Globalisasi; Dalam perspektif keadilan.

    “laissez faire et laissez passer, le monde va de lui mẽme!”

Globalisasai dan pasar bebas menjadi isu yang sangat popular dibicarakan saat ini. Namun, tampaknya masih banyak orang yang belum mengetahui hal apa saja yang terkandung dalam gagasan yang santer dikampanyekan kaum neoliberal itu.

DR. Drajad H. Wibowo mengartikan globalisasi adalah berkurangnya sekat-sekat fisik atau non fisik yang membatasi interaksi antar orang, bangsa, dan Negara yang akan berimplikasi politik, sosial budaya, dan ekonomi. Pilar dalam pengglobalisasian ekonomi adalah pasar bebas dimana Negara-negara diharuskan membuka setiap penghalang teknis (proteksionisme) dalam proses perdagangan. Dan dengan tak adanya penghalang teknis tersebut maka kapasitas pemerintah sebagai “pengendali” pasar berubah menjadi “pengontrol” pasar saja.

------------------------------------------------------------

* [KERJAKAN SOAL BERIKUT]:
a) Jawablah pertanyaan berikut berdasarkan teks tentang globalisasi.
(i) Siapa yang mengartikan globalisasi sebagai berkurangnya sekat-sekat fisik atau non fisik?
(ii) Apa yang disebut sebagai pilar dalam pengglobalisasian ekonomi?
(iii) Kapasitas pemerintah berubah dari "pengendali" pasar menjadi apa?
b) Sebutkan semua bidang implikasi dari globalisasi yang tercantum dalam teks tentang globalisasi.
c) Teruskan teks tentang globalisasi ini mulai dari kalimat setelah kalimat terakhir yang tercantum.

(Data titik penanda kerangka)
------------------------------------------------------------

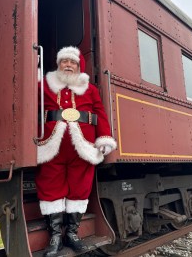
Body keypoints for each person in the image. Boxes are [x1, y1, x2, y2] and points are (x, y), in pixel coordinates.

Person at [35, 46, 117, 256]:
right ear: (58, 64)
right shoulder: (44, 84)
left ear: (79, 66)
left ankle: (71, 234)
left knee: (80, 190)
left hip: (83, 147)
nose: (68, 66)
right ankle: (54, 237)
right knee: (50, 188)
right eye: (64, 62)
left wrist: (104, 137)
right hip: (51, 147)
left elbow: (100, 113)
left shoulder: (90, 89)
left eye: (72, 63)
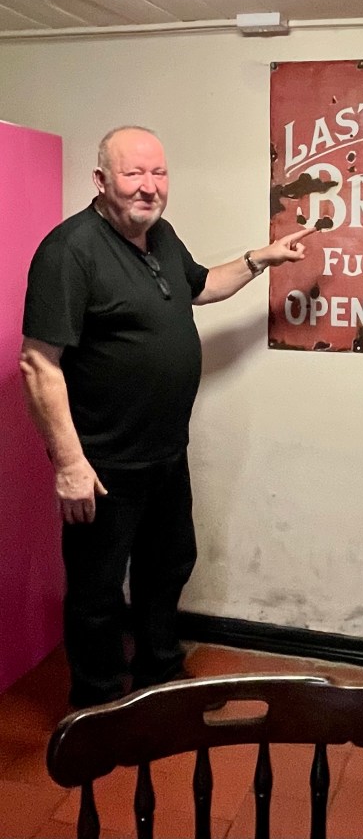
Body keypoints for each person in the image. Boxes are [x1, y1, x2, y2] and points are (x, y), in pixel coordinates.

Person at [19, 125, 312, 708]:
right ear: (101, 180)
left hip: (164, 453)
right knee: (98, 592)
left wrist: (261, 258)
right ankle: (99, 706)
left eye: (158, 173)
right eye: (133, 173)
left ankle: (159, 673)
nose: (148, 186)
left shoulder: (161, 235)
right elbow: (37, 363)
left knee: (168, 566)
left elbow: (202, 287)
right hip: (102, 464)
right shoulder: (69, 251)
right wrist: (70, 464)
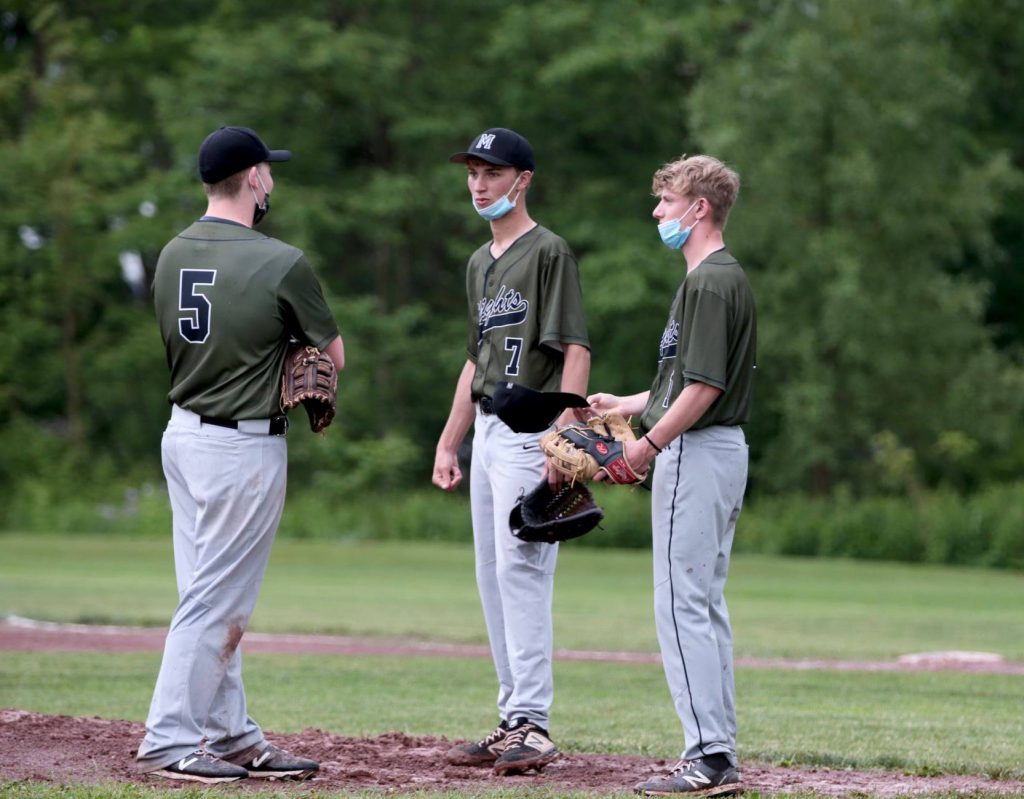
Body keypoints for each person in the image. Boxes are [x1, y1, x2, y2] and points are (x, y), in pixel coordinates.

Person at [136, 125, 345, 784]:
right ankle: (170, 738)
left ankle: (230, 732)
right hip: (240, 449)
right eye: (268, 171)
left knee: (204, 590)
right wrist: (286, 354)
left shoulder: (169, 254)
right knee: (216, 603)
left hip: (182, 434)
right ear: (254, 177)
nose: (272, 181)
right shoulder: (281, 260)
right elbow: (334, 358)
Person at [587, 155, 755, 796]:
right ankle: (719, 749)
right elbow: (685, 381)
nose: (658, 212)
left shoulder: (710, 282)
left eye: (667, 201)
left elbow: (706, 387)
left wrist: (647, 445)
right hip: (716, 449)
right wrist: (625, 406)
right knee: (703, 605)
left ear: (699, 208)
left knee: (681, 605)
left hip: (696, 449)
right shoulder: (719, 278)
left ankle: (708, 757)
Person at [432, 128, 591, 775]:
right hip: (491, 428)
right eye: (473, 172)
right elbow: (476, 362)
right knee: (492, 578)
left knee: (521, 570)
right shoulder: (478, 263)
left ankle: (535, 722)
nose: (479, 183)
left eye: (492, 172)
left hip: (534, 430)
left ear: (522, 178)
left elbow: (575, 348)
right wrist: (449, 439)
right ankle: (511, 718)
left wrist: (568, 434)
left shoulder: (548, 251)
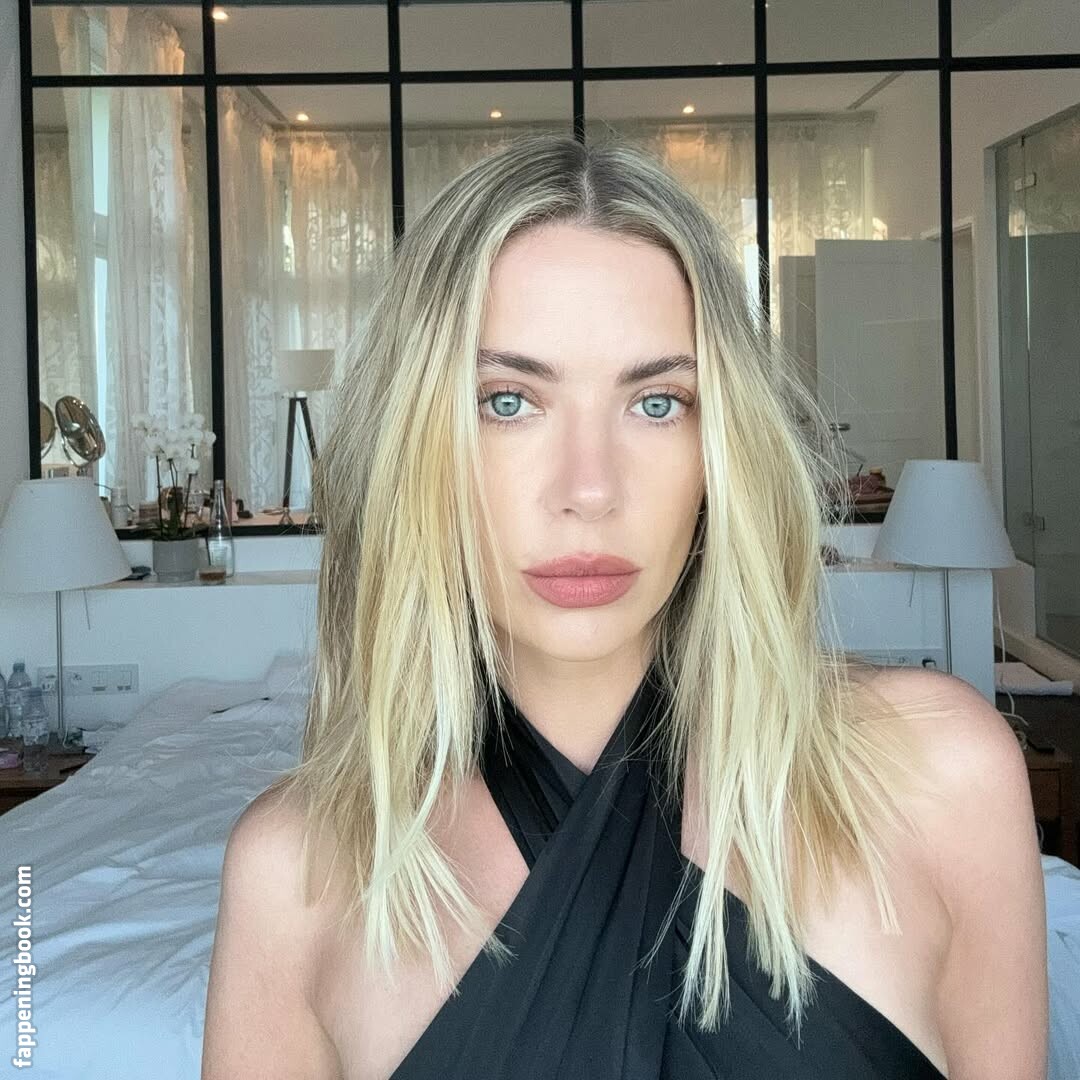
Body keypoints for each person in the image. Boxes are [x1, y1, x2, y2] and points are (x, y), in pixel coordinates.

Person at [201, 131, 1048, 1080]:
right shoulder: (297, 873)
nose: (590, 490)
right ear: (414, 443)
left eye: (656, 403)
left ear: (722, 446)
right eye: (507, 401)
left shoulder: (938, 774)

------------------------------------------------------------

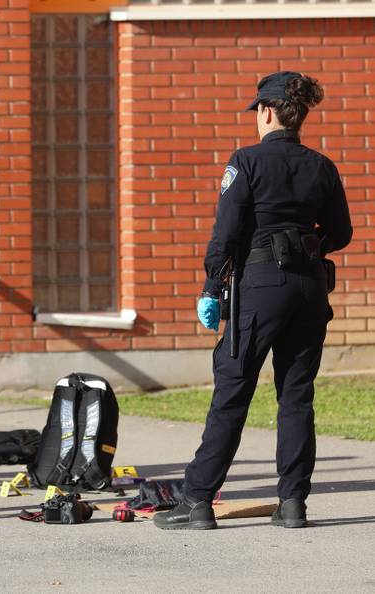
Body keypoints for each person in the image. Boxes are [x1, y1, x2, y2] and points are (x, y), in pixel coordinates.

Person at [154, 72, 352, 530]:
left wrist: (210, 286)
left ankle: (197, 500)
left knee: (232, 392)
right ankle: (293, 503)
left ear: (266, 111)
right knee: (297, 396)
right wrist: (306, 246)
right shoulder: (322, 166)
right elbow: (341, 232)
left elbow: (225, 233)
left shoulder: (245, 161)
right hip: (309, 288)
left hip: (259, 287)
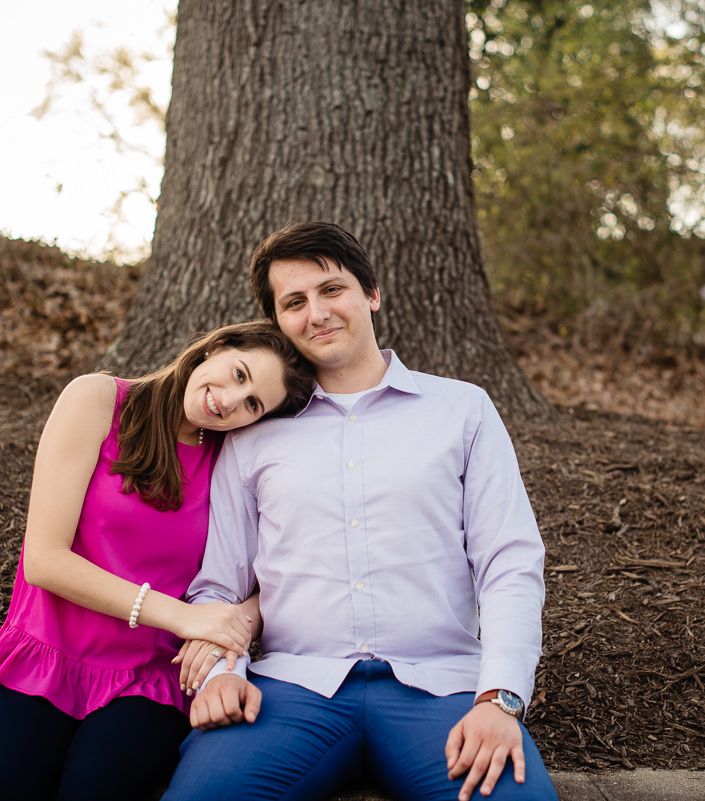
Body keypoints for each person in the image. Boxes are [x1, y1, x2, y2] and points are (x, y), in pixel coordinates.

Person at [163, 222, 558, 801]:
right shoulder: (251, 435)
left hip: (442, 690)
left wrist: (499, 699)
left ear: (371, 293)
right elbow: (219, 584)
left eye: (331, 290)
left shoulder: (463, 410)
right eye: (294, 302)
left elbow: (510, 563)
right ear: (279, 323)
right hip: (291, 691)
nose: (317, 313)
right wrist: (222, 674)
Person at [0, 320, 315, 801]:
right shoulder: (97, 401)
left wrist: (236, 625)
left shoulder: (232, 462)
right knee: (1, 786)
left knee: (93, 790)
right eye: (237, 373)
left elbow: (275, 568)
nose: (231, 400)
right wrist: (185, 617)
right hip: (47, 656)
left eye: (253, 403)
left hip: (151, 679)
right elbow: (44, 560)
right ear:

------------------------------------------------------------

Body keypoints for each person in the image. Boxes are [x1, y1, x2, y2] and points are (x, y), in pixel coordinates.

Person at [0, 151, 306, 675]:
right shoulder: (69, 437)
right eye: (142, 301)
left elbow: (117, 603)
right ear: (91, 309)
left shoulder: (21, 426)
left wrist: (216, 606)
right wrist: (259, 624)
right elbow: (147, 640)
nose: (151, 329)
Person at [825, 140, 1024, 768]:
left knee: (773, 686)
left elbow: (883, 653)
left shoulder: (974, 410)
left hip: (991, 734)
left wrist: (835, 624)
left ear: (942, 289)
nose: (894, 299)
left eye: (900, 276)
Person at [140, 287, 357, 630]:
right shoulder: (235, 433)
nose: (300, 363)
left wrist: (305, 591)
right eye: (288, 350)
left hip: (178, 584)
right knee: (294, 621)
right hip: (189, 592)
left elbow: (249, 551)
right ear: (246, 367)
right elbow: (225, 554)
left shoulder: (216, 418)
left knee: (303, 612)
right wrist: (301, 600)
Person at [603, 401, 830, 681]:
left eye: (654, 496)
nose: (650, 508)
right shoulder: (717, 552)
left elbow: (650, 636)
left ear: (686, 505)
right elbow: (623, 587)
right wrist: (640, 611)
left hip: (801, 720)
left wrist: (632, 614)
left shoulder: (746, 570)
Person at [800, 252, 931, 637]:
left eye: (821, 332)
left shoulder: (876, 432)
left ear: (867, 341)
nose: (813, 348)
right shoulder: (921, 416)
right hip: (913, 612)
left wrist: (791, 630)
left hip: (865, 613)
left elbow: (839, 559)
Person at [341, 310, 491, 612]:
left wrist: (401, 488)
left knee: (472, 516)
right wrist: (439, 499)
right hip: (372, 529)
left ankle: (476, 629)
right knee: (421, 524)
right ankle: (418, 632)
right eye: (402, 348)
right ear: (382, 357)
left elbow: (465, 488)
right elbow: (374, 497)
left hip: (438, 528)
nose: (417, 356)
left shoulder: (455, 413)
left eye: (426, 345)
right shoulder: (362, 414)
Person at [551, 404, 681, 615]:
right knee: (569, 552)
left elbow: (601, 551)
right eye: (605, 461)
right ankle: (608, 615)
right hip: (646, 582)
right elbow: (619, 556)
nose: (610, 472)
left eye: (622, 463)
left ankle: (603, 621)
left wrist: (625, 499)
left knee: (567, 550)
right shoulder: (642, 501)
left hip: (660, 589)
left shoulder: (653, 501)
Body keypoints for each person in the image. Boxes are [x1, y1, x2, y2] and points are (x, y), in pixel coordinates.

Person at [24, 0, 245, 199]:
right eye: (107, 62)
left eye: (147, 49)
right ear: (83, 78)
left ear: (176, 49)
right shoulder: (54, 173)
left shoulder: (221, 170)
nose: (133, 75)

------------------------------------------------------------

* [DAFTAR JAWABAN]:
a)
(i) DR. Drajad H. Wibowo
(ii) Pasar bebas
(iii) "Pengontrol" pasar saja

b) Politik, sosial budaya, dan ekonomi

c)
Optimisme


Ahli ekonomi inggris Adam Smith, perintis ekonomi modern, adalah seorang pendukung pasar bebas. Dia berargumentasi bahwa perdagangan bebas memungkinkan setiap Negara untuk mengambil keuntungan dari keuntungan komparatif yang dimilikinya. Keuntungan akan dirasakan oleh setiap Negara karena masing-masing memiliki spesialisasi di bidang yang dianggap paling unggul. Wilayah perdagangan bebas yang lebih luas memngkinkan individu dan perusahaan untuk lebih terspesialisasi dan menjadi lebih baik. Bayangkan china yang bisa membuat produk elektronik yang murah meriah dan amerika yang memiliki produk berteknologi tinggi. Dengan globalisasi, penduduk amerika tidak perlu ke china untuk membeli produk elektronik murah dan orang china tetap bisa berada di negaranya untuk memanfaatkan produk berteknologi tinggi-nya amerika.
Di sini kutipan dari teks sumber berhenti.